Note a margine n. 688

IMPARATE

«Non esiste nessuna rabbia, nessun comportamento che possa giustificare il femminicidio. Chiedo scusa se non era chiaro abbastanza». Queste le parole – visibilmente costrette – di Barbara Palombelli, sottoposta ad un fuoco di fila di proiettili sparati dagli indignatissimi interpreti di una infausta battuta della giornalista durante una trasmissione televisiva. Infausta, penso, non per il concetto in sé, espresso nel periodo incriminato nel particolare contesto di un finto processo, quanto per la incapacità e/o vile malafede degli sfaccendati ipocriti, non meglio occupati ad attendere seriamente, invece, ai lavori per cui sono strapagati con privilegi al seguito.

In effetti, scattato il tam tam fra una faccia tosta e l’altra, tra una faccia di culo e l’altra, tra le ideologhe della desinenza al femminile, con lo scontato ausilio accessorio degli abbozzamenti puttanieri di rito, in quattro e quattr’occhio si è montata una bufera mediatica e si è organizzato un sollevamento di pantere e pantegane contro la Palombelli (arcinota e storica crociata contro la violenza sulle donne) che, a loro dire, avrebbe giustificato il femminicidio. Udite, udite!

Eppure, sarebbe bastata la conoscenza dell’italiano di base per capire il vero, univoco senso della battuta detta nell’aula di Forum dove, presso il Giudice arbitro si conoscono e si dibattono, tra gli altri, i casi di litigi tra coniugi: «Come sapete, negli ultimi 10 giorni ci sono stati 7 delitti, sette donne uccise presumibilmente da sette uomini. A volte è lecito domandarsi se questi uomini erano completamente fuori di testa oppure c’è stato un comportamento esasperante, aggressivo anche dall’altra parte? È una domanda. Dobbiamo farcela per forza perché in questa sede, in un tribunale, dobbiamo esaminare tutte le ipotesi».

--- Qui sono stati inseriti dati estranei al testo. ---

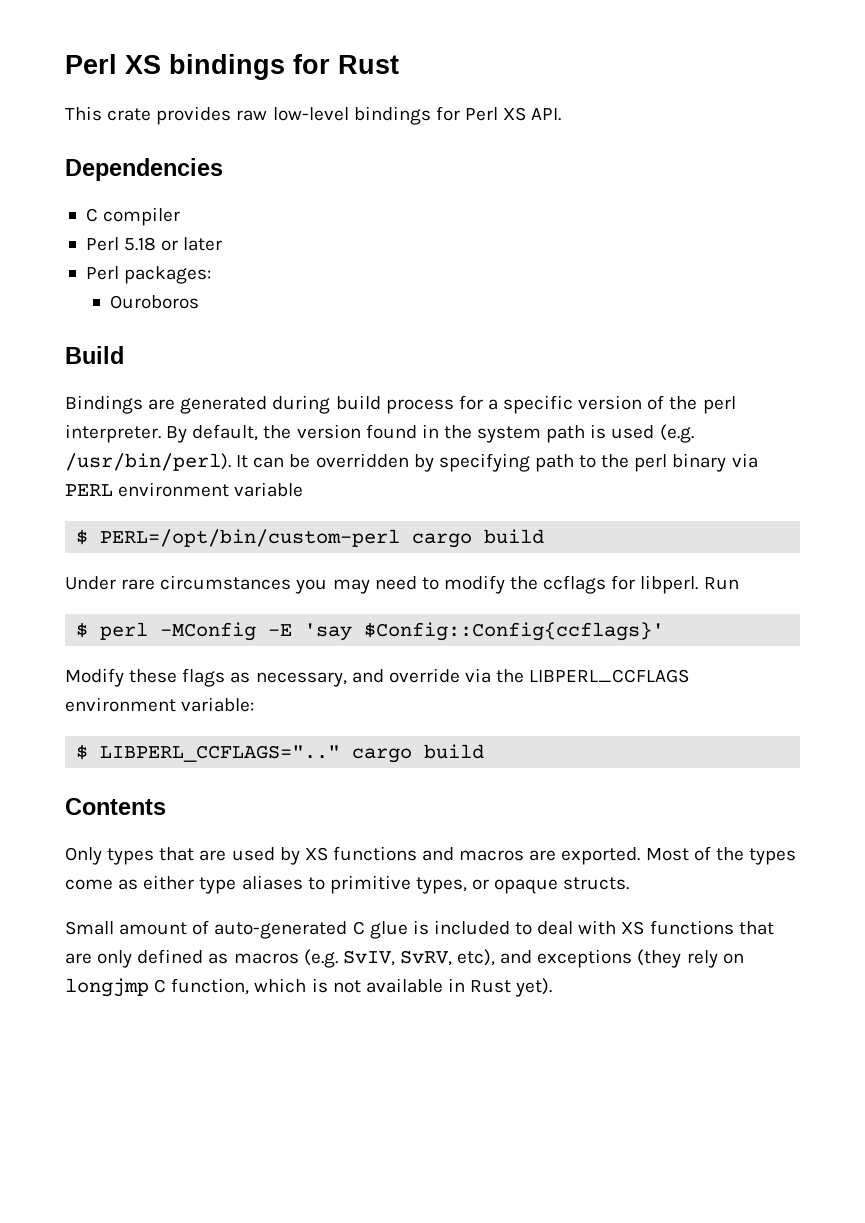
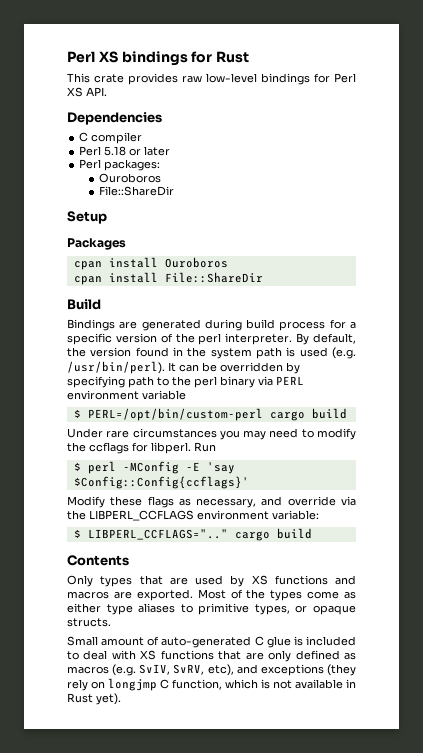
(199, 302) none -> [98,186,174,196] [67,211,107,224] [67,238,126,250] [73,257,228,270] [73,272,263,285] // File::ShareDir // Setup // Packages // cpan install Ouroboros // cpan install File::ShareDir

Ebbene; per quel conta, la domanda me la pongo anche io. E non da ora. Come molti altri. E’ lecitissima, anche se la risposta viene considerata irrilevante ai fini penali. Il resto sono solo cazzate come debordate dal cesso intasato da un puzzolente perbenismo.

Una delle poche vere giornaliste (e altro, a crescere) circolanti, in proposito, Maria Giovanna Maglie, interpellata sull’argomento sull’argomento ha risposto: “Quale bufera? Quante balle politically correct! Fai un programma in cui si finge di celebrare un processo e introduci l’argomento del ‘aveva perso la testa’ o ‘lei lo aveva provocato’, che usano ahimè i giornali e che si usa nei processi…”Non è che la scuso, è di più, proprio non vedo il problema, lo vedo completamente montato. E ancora: “Molto rumore per nulla ma ognuno è libero“. Imparate.